Rir’i çok önemsiyordu. Kökenini öğrenmek, gacha’ya tamamen
tapınmasına sebep olmuştu.
“Evet, gachalar harikadır. Ama ödüllendirici olduğu kadar
korkutucudur da. Sayısız kalantor kendini, gachanın potansiyeli tarafından
büyülenmiş bulmuş, ancak umutları, hayalleri ve rızıkları, zafer parıltısı
içinde yanıp gitmişti.”
“B-bu, gachaların bir şeyleri ateşe verebileceği anlamına mı
geliyor?”
“Evet. O anlama geliyor.” dedim ciddi bir şekilde baş
sallayarak. “Yeterli seviyede bir şeyler almak istiyorsan, bol miktarda
fedakarlık yapmaya hazır olmak zorundasın. Hem bir lütuf hem de gerginlik ve
inek öfkesi ile dolu, dipsiz, mikro-ödeme tabanlı bir cehennemdir. Başarılı
olmak için gereken şanstan yoksun olanlar, arafın ateşlerinde sonsuza kadar
çürür...”
Nell, sanki düşünmek için biraz zamana ihtiyacım olduğunu
hissetmişti. Her ne kadar yoğun bilgi altında ezilmiş olsa da, ben gözlerimi
uzak bir yere dikip kısa bir süreliğine sessiz kalırken, o sadece bakıp
duruyordu. Biliyor musunuz, tekrar düşününce, boktan şans statımın önceki
hayatımdan buradakine taşıdığıma gayet emindim. Her zaman kötü şansımın sonsuza
kadar süremeyeceğini düşünmüştüm, bu yüzden RNGesus’un beni terk ettiğini ve
gachanın başından beri bir tuzak olduğunu fark edene kadar tekrar, tekrar ve
tekrar oynamıştım. Hay sikeyim dostum, bir daha olmaz. Alabildiğim özellikle
süper nadir eşyalar ya elimde olan ya da tamamen çöp olan şeylerdi. Ve hepsi
benim suçumdu. Ondan iyi bir şey çıkmayacağını bilmeme rağmen oynamaya devam
etmiştim.
En karanlık hatıralarımın üzerinde süzülen olumsuzluk
hayaletlerini uzaklaştırmak için derin bir nefes aldıktan sonra boğazımı
temizledim ve Nell ile konuşmaya geri döndüm.

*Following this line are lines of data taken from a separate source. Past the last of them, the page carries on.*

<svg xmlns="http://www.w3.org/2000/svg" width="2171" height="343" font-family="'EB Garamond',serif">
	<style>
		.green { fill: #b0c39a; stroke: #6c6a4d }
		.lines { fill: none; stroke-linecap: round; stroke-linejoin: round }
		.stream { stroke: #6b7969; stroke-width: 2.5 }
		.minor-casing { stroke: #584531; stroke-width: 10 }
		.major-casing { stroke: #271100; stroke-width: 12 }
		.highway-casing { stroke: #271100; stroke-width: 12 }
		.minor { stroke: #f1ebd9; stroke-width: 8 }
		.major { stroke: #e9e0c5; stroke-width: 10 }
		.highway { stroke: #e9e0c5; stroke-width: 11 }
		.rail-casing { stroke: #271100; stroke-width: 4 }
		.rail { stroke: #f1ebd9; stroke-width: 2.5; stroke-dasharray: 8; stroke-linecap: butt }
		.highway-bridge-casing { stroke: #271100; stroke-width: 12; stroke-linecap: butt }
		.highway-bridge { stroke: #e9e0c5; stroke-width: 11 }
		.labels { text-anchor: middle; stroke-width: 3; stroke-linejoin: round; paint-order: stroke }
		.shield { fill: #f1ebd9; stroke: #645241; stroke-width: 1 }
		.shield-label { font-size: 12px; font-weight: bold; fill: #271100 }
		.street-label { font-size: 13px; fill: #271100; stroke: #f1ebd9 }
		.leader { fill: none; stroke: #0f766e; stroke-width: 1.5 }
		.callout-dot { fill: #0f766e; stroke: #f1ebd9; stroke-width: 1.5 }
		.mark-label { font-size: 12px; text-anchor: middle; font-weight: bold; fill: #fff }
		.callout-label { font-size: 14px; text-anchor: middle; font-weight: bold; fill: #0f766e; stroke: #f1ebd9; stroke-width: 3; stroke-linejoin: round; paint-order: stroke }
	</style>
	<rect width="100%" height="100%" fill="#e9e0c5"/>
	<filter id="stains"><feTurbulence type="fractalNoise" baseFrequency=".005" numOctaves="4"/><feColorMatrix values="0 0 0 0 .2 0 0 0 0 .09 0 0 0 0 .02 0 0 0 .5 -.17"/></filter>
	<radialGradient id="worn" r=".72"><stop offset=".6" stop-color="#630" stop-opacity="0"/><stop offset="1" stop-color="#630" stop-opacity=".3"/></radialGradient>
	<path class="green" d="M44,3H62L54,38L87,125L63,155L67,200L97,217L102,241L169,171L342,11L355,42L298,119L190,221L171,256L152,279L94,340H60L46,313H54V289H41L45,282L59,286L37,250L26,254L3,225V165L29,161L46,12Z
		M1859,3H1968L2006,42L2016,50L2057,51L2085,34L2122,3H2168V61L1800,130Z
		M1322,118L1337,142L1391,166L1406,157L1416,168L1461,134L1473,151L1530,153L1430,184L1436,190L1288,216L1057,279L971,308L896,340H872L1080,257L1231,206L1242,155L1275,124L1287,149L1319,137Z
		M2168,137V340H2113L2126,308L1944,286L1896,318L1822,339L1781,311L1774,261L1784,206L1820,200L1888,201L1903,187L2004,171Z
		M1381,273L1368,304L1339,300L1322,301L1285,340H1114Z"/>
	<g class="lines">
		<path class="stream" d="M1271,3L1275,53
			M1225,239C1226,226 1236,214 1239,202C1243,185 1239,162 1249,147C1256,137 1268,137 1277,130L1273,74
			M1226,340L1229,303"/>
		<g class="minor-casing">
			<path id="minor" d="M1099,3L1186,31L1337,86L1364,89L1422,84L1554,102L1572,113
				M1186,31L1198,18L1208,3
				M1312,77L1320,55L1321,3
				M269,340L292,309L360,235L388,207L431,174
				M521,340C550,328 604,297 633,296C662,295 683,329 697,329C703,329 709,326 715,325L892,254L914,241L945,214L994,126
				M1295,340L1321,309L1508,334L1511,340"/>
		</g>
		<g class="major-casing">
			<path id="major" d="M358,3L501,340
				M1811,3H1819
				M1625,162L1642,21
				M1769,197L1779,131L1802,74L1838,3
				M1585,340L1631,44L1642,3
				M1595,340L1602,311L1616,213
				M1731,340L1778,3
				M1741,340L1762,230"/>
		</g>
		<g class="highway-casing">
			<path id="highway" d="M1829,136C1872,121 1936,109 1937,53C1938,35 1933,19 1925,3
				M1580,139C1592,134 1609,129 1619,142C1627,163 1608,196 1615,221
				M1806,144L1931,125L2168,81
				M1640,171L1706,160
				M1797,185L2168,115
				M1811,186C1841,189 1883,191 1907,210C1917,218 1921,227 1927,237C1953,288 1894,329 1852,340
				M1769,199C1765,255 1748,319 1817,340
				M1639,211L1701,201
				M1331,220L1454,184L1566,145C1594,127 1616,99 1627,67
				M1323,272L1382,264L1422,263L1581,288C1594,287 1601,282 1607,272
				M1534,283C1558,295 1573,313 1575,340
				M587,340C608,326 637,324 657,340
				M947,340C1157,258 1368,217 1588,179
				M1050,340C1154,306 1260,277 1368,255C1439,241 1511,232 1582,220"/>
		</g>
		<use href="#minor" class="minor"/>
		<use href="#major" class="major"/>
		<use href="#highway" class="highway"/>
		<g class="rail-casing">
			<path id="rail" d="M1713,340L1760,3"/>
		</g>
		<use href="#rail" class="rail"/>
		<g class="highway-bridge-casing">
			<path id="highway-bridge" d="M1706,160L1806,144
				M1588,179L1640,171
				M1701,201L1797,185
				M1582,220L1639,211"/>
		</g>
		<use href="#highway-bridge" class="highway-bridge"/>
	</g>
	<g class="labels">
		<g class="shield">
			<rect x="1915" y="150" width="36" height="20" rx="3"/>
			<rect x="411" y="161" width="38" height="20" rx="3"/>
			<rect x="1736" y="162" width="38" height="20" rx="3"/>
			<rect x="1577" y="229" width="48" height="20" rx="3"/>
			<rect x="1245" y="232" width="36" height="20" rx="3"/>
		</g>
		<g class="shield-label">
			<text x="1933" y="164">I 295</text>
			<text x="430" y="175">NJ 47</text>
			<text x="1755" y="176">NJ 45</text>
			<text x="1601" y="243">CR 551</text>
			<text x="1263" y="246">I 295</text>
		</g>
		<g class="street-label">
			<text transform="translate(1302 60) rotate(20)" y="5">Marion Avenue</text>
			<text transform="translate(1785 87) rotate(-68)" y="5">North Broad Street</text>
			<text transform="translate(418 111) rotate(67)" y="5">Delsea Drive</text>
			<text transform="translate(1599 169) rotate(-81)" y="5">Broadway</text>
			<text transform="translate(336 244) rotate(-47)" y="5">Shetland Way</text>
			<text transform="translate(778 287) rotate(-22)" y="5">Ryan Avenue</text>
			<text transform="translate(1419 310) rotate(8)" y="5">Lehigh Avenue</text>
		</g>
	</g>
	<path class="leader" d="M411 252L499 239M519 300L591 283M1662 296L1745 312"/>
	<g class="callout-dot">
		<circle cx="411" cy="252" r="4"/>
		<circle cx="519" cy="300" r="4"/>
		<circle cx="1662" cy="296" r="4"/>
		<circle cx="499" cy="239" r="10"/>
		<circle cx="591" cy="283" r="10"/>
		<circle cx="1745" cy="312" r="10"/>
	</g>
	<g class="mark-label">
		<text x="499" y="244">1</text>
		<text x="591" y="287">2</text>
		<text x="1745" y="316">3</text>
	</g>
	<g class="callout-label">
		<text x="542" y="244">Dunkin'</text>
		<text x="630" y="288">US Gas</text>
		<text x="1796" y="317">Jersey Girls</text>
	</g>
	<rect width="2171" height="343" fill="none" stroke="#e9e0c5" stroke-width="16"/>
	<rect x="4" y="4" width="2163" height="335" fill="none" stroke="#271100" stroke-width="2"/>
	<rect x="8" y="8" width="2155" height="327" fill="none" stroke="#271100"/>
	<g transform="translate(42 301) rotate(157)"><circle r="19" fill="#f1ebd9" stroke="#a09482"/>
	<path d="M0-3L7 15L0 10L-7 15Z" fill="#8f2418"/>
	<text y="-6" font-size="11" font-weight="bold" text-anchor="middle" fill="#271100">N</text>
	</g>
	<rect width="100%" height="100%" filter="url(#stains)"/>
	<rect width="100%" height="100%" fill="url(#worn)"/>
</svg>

“Merak etme Nell. Onlar gibi olmayacaksın. En yüksek şans
statına sahip kişi sensin.”
“Şey... gerçekten yapmam gerekli mi? O kadar korkunç bir şey
yapmamayı gerçekten tercih ederim...”
“Gacha kesinlikle korkunç bir şey, ama merak etmeni
gerektiren hiçbir şey yok. Kredi kartları kullanıp harcamalarımıza dikkat
etmeyerek kendimizi batıracak değiliz.” dedim. “Tam bu durum için özel olarak
ayırdığım özel bir fonu kullanacağız. Başarı için ihtiyacımız olan sadece senin
şansın ve benim cüzdanım.” Cesaretlendirmek sırtına hafifçe birkaç kez vurdum.
“Hadi, sadece dene.”
“G-gerçekten yapmak zorunda mıyım?”
“Hadi ama. Sorun olmayacak. Hayallerimin hayal kalmasına
izin verme. Sadece yap şunu!” [1]
“E-Emin misin? Çünkü biraz garip davranıyorsun ve biraz
endişe verici... ama... pekala.” Nell küçük planıma katılmaya pek niyetli
görünmüyordu, ama hevesimin büyüklüğü karşısında beni geri çeviremezdi, ki bu,
nispeten ünlü olan malum bir kişi gibi davranmaya itmişti. “Eğer gerçekten
tarif ettiğin kadar tehlikeli olsaydı, bunu yapmak için beni zorlamazdın diye
düşünüyorum, o yüzden en azından bir deneyeceğim.” dedi. “Peki tam olarak ne
yapmam gerekiyor?”
“Bir saniye.”
Kabul eder etmez menüyü açtım ve gacha sayfasına getirdim.
Son ziyaretimden bu yana hiçbir şey değişmemişti. Hala dört seçenek vardı.
Küçükten büyüğe sırasıyla yüz, bin, on bin ve yüz bin DP seçenekleri vardı.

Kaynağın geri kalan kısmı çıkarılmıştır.